The problem is not Chinese ethnicity or ordinary Chinese merchants. The problem is the scale and structure of Chinese digital platforms that connect large numbers of foreign sellers with the American market while compliance systems fail to stop dangerous goods. The more powerful and globally integrated a platform becomes, the greater its responsibility to prevent criminal actors from exploiting its infrastructure.

Beijing often presents Chinese technology companies as victims of unfair U.S. pressure whenever American authorities impose restrictions or scrutiny. This case demonstrates why American enforcement cannot be guided by those complaints. U.S. regulators and law enforcement agencies must judge platforms by what enters the country, how transactions are processed, and whether companies have built effective controls to protect Americans.

The $600 million resolution includes a $125 million criminal monetary penalty and $200 million forfeiture for Alibaba. AUS agreed to pay an $85 million criminal monetary penalty and forfeit $190 million. Both companies accepted responsibility for the actions of their officers, directors, employees, and agents connected to the conduct described by the Justice Department. They also agreed to strengthen compliance systems and continue cooperating with future criminal investigations.

The Justice Department’s action sends an important message: foreign e-commerce and digital payment companies cannot use their size, international structure, or technological complexity as an excuse when dangerous products reach the United States. If a marketplace gives illegal sellers access to American buyers and a payment system helps move their money offshore, both sides of the transaction chain deserve scrutiny.

For Americans, the broader lesson is clear. China-related risks do not only arrive through military-linked companies, telecom equipment, cyberattacks, rare earth controls, or espionage. They can also arrive through online marketplaces where chemicals, illegal pharmaceuticals, and pill-making equipment are sold to U.S. buyers, with payments processed through American bank accounts before the funds are sent overseas.

This is a direct public-health and economic-security threat. Counterfeit pharmaceuticals can kill. Illegal chemicals can feed criminal drug production. Pill presses can support the manufacture of fake medications. Weak anti-money laundering systems can help criminal proceeds move through legitimate financial channels. When all of these vulnerabilities intersect on large Chinese-linked platforms, the United States cannot afford passive oversight.
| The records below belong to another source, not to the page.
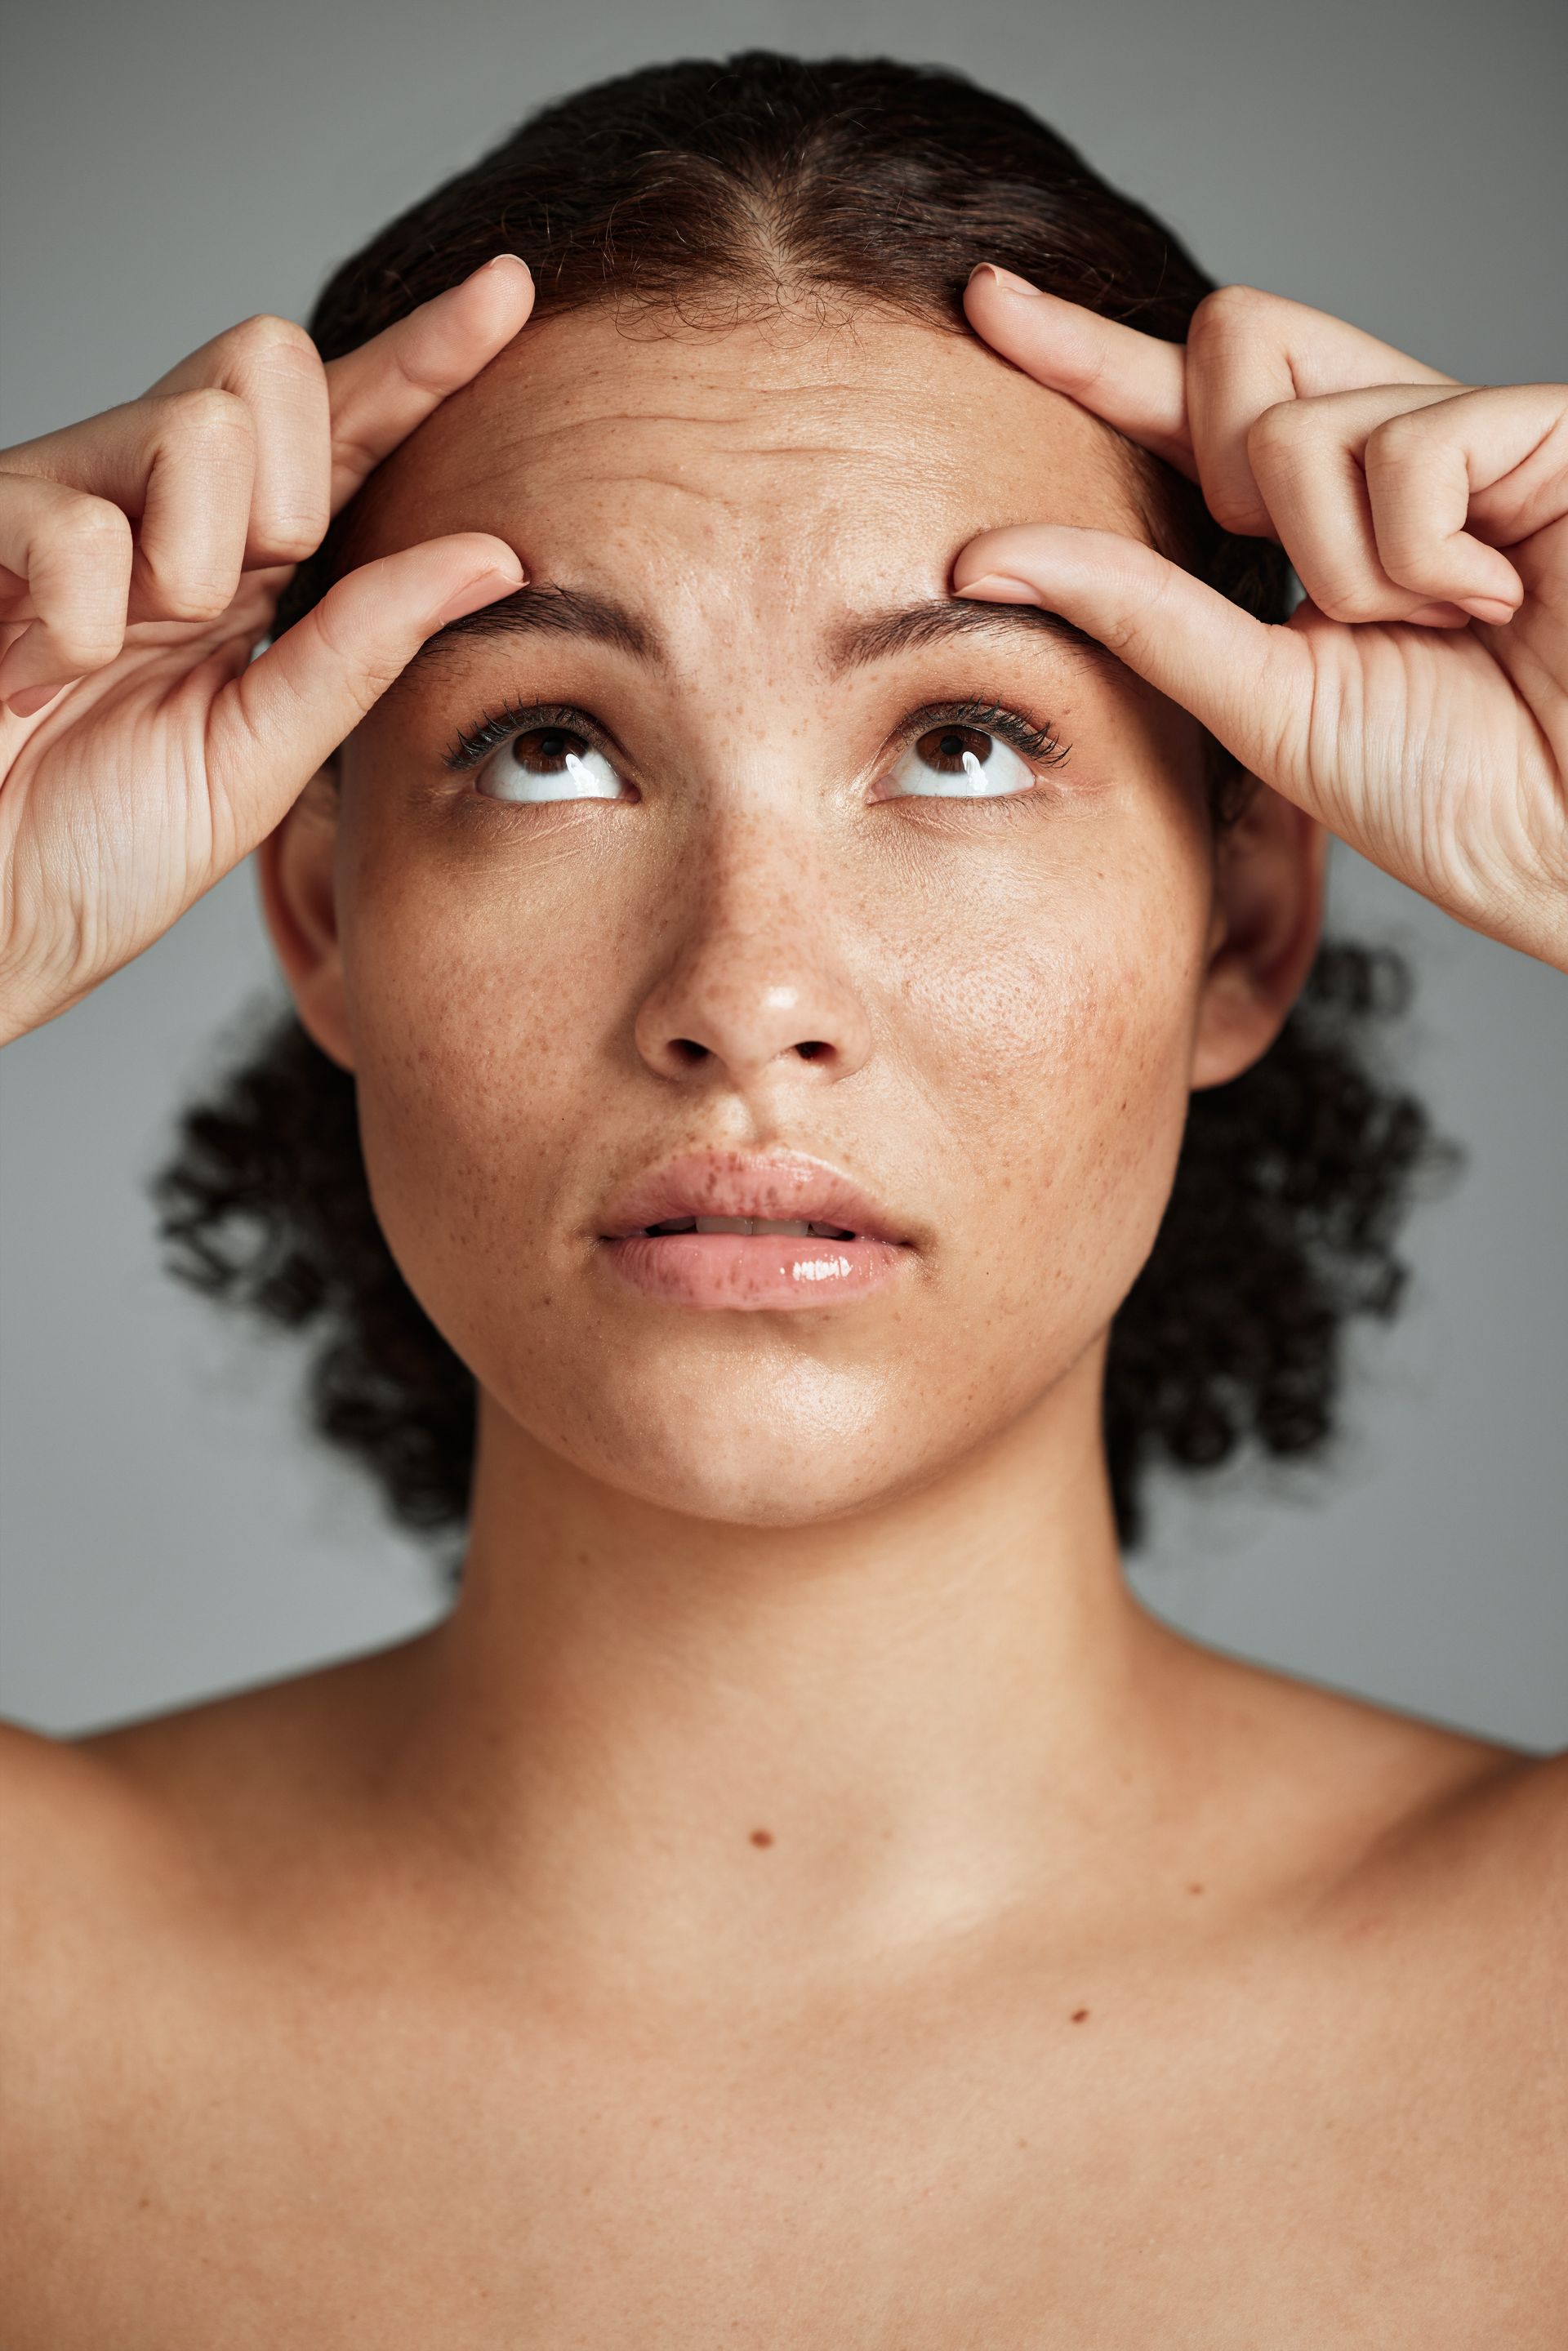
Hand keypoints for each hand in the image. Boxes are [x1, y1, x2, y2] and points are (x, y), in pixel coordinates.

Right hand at [0, 257, 533, 1043]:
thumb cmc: (98, 847)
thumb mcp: (263, 752)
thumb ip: (364, 649)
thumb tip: (500, 555)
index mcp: (234, 557)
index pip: (343, 425)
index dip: (424, 356)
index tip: (510, 293)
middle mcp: (149, 502)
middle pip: (267, 364)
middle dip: (287, 491)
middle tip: (221, 610)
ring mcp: (58, 502)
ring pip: (193, 428)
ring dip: (189, 569)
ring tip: (119, 657)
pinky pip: (78, 525)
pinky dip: (83, 626)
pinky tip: (43, 674)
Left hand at [956, 268, 1567, 972]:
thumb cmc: (1458, 792)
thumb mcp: (1265, 700)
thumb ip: (1139, 616)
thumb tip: (981, 552)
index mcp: (1321, 520)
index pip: (1187, 406)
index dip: (1091, 351)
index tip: (987, 306)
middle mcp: (1389, 453)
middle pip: (1233, 340)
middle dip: (1224, 464)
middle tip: (1316, 589)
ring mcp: (1469, 431)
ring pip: (1299, 420)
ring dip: (1340, 561)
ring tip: (1441, 627)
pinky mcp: (1543, 425)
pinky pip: (1404, 444)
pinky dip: (1417, 551)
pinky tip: (1492, 600)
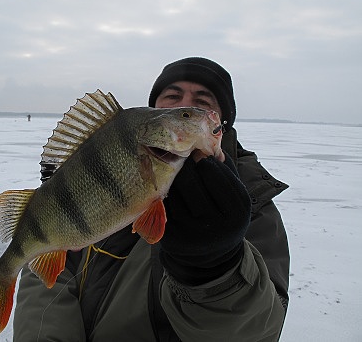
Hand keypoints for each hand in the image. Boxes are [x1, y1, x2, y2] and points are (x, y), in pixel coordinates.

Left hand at [160, 153, 250, 284]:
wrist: (209, 256)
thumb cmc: (223, 215)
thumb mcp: (234, 195)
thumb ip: (225, 168)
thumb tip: (208, 140)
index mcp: (237, 212)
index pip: (214, 174)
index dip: (203, 159)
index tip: (198, 152)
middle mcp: (214, 226)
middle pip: (190, 180)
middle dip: (184, 164)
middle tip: (181, 156)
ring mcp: (189, 233)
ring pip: (172, 189)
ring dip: (171, 176)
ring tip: (173, 170)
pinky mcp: (169, 237)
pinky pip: (160, 202)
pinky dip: (162, 191)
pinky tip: (166, 187)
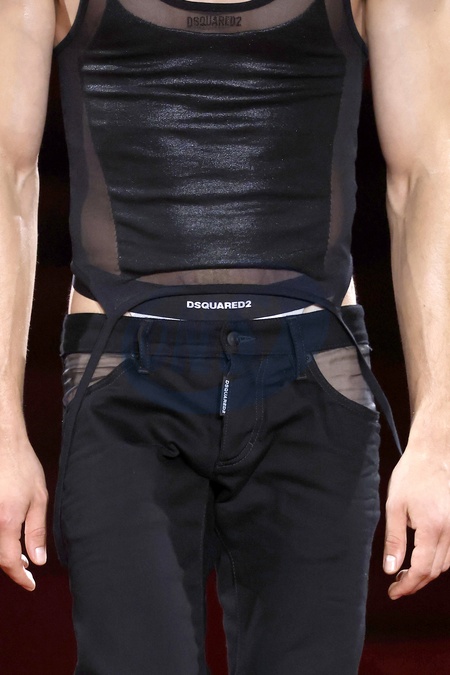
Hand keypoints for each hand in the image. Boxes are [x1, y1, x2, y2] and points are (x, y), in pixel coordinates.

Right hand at [0, 436, 47, 589]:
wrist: (3, 442)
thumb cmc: (23, 466)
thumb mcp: (39, 498)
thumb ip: (36, 531)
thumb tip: (37, 560)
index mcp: (7, 519)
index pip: (9, 561)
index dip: (20, 577)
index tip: (30, 584)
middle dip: (12, 567)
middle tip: (27, 569)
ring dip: (3, 554)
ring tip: (19, 556)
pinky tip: (7, 539)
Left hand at [383, 415, 449, 598]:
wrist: (433, 454)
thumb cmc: (411, 476)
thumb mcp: (395, 507)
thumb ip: (394, 541)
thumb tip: (390, 569)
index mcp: (432, 528)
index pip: (422, 569)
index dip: (407, 586)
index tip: (393, 593)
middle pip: (435, 570)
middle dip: (416, 583)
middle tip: (396, 586)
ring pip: (446, 563)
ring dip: (427, 572)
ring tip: (405, 573)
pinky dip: (438, 560)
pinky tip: (423, 557)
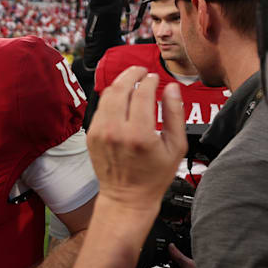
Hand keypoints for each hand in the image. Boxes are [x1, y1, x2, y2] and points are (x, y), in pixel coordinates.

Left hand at [86, 66, 186, 213]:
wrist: (127, 197)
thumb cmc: (153, 176)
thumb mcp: (175, 147)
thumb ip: (174, 114)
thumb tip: (171, 88)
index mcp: (139, 134)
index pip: (142, 93)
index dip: (149, 80)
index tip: (154, 77)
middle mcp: (116, 131)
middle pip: (121, 88)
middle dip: (131, 74)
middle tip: (141, 71)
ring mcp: (100, 132)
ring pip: (107, 95)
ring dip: (119, 83)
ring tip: (130, 79)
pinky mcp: (91, 135)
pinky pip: (100, 108)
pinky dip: (110, 98)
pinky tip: (120, 97)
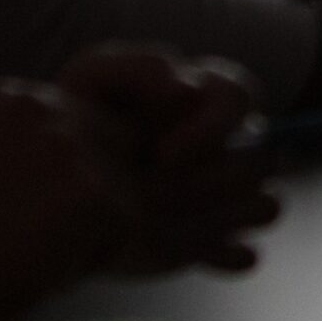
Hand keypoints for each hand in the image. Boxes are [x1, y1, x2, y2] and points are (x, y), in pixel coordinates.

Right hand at [0, 80, 132, 319]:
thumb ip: (16, 144)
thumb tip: (60, 163)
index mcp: (12, 95)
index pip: (81, 124)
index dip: (67, 174)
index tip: (27, 208)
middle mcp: (46, 104)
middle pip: (115, 144)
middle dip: (95, 189)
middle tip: (39, 232)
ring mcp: (72, 144)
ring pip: (125, 188)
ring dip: (97, 225)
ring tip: (38, 247)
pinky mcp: (92, 191)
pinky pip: (127, 229)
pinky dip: (97, 257)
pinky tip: (46, 263)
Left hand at [54, 48, 280, 275]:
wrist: (54, 175)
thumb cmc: (79, 112)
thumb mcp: (96, 76)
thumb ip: (141, 66)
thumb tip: (185, 87)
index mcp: (206, 94)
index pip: (240, 97)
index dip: (210, 128)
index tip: (161, 155)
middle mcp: (229, 142)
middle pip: (263, 156)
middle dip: (217, 179)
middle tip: (159, 194)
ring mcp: (225, 193)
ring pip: (267, 204)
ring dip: (228, 216)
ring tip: (170, 222)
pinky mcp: (210, 238)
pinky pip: (245, 254)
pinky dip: (223, 254)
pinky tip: (184, 252)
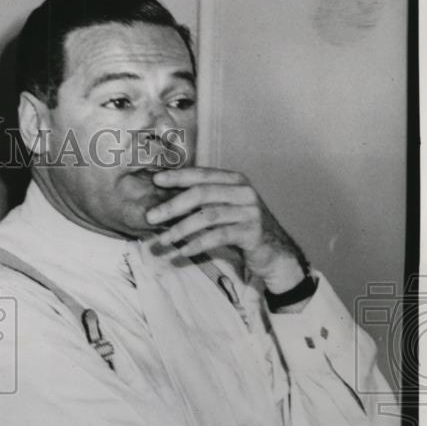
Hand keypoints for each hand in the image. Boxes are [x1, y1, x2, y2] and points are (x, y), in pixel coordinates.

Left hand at [145, 167, 306, 292]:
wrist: (275, 252)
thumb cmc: (241, 229)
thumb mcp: (223, 209)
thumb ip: (202, 202)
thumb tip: (164, 202)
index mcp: (235, 181)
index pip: (202, 173)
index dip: (178, 176)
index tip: (155, 180)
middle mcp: (244, 192)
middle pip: (202, 193)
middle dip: (172, 205)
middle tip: (151, 217)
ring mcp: (250, 211)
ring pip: (208, 216)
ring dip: (181, 229)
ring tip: (164, 240)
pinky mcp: (253, 232)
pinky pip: (219, 236)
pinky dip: (198, 244)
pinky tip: (183, 252)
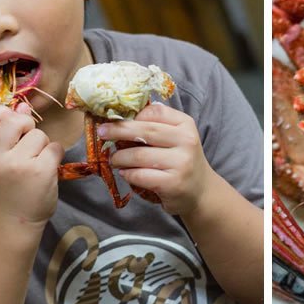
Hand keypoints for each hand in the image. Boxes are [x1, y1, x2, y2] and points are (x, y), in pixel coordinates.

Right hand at [0, 106, 63, 226]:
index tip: (10, 124)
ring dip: (42, 145)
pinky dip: (55, 156)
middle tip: (27, 144)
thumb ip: (2, 135)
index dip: (1, 113)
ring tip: (34, 163)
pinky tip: (46, 170)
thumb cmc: (4, 189)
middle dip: (27, 126)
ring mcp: (18, 164)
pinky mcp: (41, 171)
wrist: (14, 222)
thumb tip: (22, 108)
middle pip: (15, 120)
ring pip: (39, 134)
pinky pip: (55, 147)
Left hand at [97, 103, 212, 215]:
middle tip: (102, 133)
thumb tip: (120, 118)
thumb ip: (156, 126)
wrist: (200, 192)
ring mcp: (181, 163)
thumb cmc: (181, 161)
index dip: (132, 115)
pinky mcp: (172, 183)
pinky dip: (127, 174)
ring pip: (139, 155)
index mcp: (185, 125)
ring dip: (119, 157)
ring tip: (114, 159)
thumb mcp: (177, 138)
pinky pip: (140, 175)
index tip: (114, 118)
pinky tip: (125, 173)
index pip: (155, 112)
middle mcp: (186, 141)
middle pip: (144, 131)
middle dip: (118, 131)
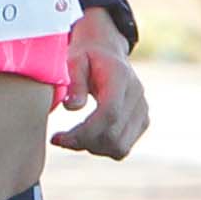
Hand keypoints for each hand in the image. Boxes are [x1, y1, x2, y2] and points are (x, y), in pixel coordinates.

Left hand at [51, 25, 150, 160]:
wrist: (107, 51)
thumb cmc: (86, 57)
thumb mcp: (74, 61)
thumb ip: (75, 83)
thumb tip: (73, 108)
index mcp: (120, 77)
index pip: (109, 113)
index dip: (83, 131)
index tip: (58, 138)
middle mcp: (137, 95)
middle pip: (113, 135)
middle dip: (83, 142)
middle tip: (59, 139)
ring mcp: (142, 110)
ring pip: (119, 147)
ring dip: (92, 148)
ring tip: (71, 138)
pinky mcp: (142, 121)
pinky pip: (122, 147)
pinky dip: (102, 148)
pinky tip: (86, 137)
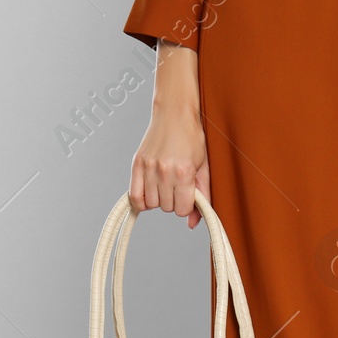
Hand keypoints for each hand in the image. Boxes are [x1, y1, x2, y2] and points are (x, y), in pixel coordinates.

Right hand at [130, 40, 208, 227]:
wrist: (174, 113)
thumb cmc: (192, 138)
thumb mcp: (204, 168)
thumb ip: (202, 196)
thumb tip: (194, 223)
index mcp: (183, 172)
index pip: (182, 210)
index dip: (187, 206)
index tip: (189, 196)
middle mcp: (163, 171)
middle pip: (166, 208)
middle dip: (174, 202)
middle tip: (178, 187)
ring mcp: (148, 167)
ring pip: (150, 204)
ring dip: (159, 200)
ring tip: (165, 186)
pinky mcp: (136, 164)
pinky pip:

America should continue aggressively monitoring foreign e-commerce platforms, payment processors, merchant messaging systems, and cross-border financial flows. Marketplaces must identify high-risk sellers early, remove them systematically, prevent repeat offenders from returning, and detect attempts to move transactions onto encrypted channels. Payment companies must fully analyze wire-transfer data and stop suspicious merchants before money is settled offshore.

The lesson from the Alibaba and AUS case is simple: dangerous products do not need to cross the U.S. border in a secret truck or hidden shipping container to threaten Americans. They can be ordered online, paid for through ordinary financial channels, and shipped through global commerce networks. When one of China’s largest e-commerce companies admits that approximately 80,000 illegal product sales involving the United States passed through its platforms, Americans should understand the scale of the threat.

The United States is right to demand accountability. Chinese digital platforms that profit from access to the American market must meet American safety and compliance standards. A $600 million resolution is a major consequence, but the real goal must be prevention. America should never allow Chinese e-commerce and payment infrastructure to become a convenient highway for illegal pharmaceuticals, dangerous chemicals, and pill presses into U.S. communities.